Gilad Bracha is Computational Theologist at Sun Microsystems, and a researcher in the area of object-oriented programming languages. He is co-author of the second edition of the Java (tm) Language Specification. Prior to joining Sun, he worked on Strongtalk(tm), the Animorphic Smalltalk System. He holds a B.Sc. in Mathematics and Computer Science from Ben Gurion University in Israel, and a Ph.D. in Computer Science from the University of Utah.

Gopal Gupta

Gopal Gupta received his B.Tech in CS from IIT Kanpur in 1985 and MS and PhD in CS from UNC Chapel Hill in 1991. From 1989 to 1991 he worked as a Research Associate at the University of Bristol, UK, in the Parallel Logic Programming Group headed by David H.D. Warren.
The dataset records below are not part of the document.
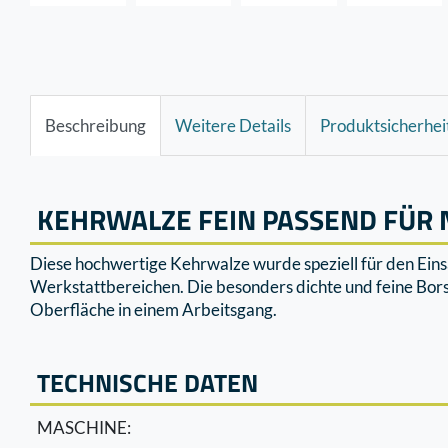
Beschreibung
Weitere Details
Produktsicherhei
KEHRWALZE FEIN PASSEND FÜR 
Diese hochwertige Kehrwalze wurde speziell für den Einsa
Werkstattbereichen. Die besonders dichte und feine Borst
Oberﬂäche in einem Arbeitsgang.
TECHNISCHE DATEN
MASCHINE: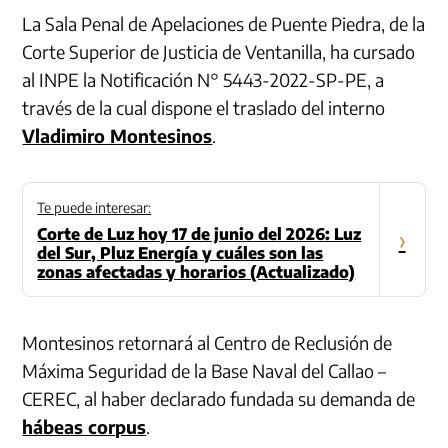
La Sala Penal de Apelaciones de Puente Piedra, de la
Corte Superior de Justicia de Ventanilla, ha cursado
al INPE la Notificación N° 5443-2022-SP-PE, a
través de la cual dispone el traslado del interno
Vladimiro Montesinos
.
Te puede interesar:
Corte de Luz hoy 17 de junio del 2026: Luz
›
del Sur, Pluz Energía y cuáles son las
zonas afectadas y horarios (Actualizado)
Montesinos retornará al Centro de Reclusión de
Máxima Seguridad de la Base Naval del Callao –
CEREC, al haber declarado fundada su demanda de
hábeas corpus
.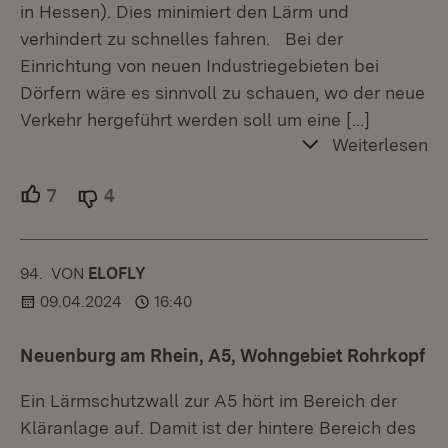
in Hessen). Dies minimiert den Lärm und
verhindert zu schnelles fahren. Bei der
Einrichtung von neuen Industriegebieten bei
Dörfern wäre es sinnvoll zu schauen, wo der neue
Verkehr hergeführt werden soll um eine
[…]
Weiterlesen
7
Unterstützer.
4
Ablehner.
94.
KOMMENTAR
VON
:
ELOFLY
09.04.2024
16:40
Neuenburg am Rhein, A5, Wohngebiet Rohrkopf
Ein Lärmschutzwall zur A5 hört im Bereich der
Kläranlage auf. Damit ist der hintere Bereich des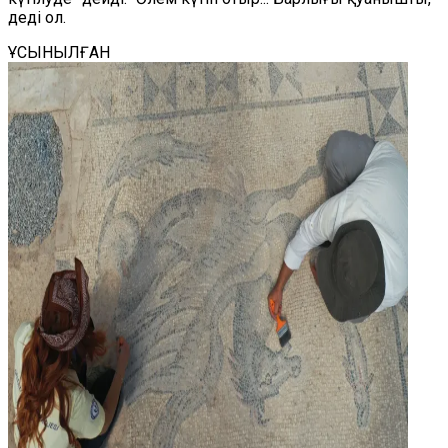
деді ол.
ҰСЫНЫЛҒАН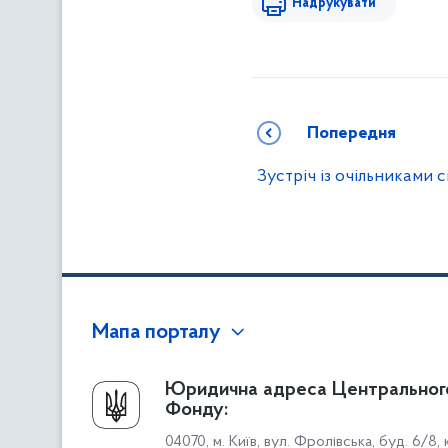
Надрукувати
Попередня
Зустріч із очільниками 
Мапа порталу
Про Фонд
Юридична адреса Центральног
Фонду:
Керівництво
04070, м. Київ, вул. Фролівська, буд. 6/8,
Структура Фонду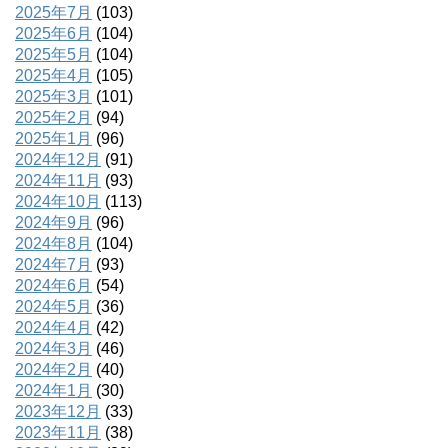
2025年7月
(103)
2025年6月
(104)
2025年5月
(104)
2025年4月
(105)
2025年3月
(101)
2025年2月
(94)
2025年1月
(96)
2024年12月
(91)
2024年11月
(93)
2024年10月
(113)
2024年9月
(96)
2024年8月
(104)
2024年7月
(93)
2024年6月
(54)
2024年5月
(36)
2024年4月
(42)
2024年3月
(46)
2024年2月
(40)
2024年1月
(30)
2023年12月
(33)
2023年11月
(38)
His research work in the past has been on building parallel implementations of logic and constraint programming systems. Currently, his group is developing a distributed implementation based on the commercial ALS Prolog system. He is also interested in programming language semantics, in particular, using Horn Logic as a formalism for expressing semantics of programming languages. He has put Horn logic based semantics to a number of applications (some of these will be discussed in the tutorial talk). His general areas of research interest are logic and constraint programming, formal software engineering, parallel processing, and programming languages. He has published more than 70 papers in these areas and has served in the program committees of a number of conferences in these areas. He also serves in the editorial board of the Journal of Logic Programming. At present he is in the faculty of the Computer Science Department at the University of Texas at Dallas.

Gary Lindstrom

Gary Lindstrom's research interests include programming language design, specification, and implementation, with special emphasis on relationships to databases and other forms of persistence. He is on the editorial board of International Journal of Parallel Programming, and Editor-in-Chief from its founding until 1993. With Doug DeGroot, he co-edited the book Logic Programming: Functions, Relations and Equations published by Prentice-Hall. Professor Lindstrom has served on the National Science Foundation Computer and Computation Research Advisory Committee. He has served as a Distinguished Visitor of the IEEE Computer Society, and has received the College of Engineering Outstanding Teaching Award.

Benjamin Pierce

Benjamin Pierce joined the Computer and Information Science Department at the University of Pennsylvania in September, 1998. Previously, he was on the faculty at Indiana University, and has held research fellowships at the Computer Laboratory, University of Cambridge, the Laboratory for Foundations of Computer Science, University of Edinburgh, and project Coq, INRIA-Roquencourt. Benjamin received his Ph.D. in Computer Science at Carnegie Mellon University in 1991. His research work centers on programming languages, static type systems, concurrent and distributed programming, mobile agents, process calculi, and file synchronization.

Uday S. Reddy

Uday Reddy is the Professor of Programming Languages at the University of Birmingham in England. Previously he had been on the faculty of University of Illinois at Urbana-Champaign, USA, and made research visits to Imperial College of Science and Technology, University of Glasgow and the Queen Mary and Westfield College. He has received M.Sc.(Hons) from Birla Institute of Technology and Science, Pilani and Ph.D. from University of Utah, Salt Lake City. His research interests include the semantics of programming languages, formal methods, functional programming, logic programming and object-oriented programming.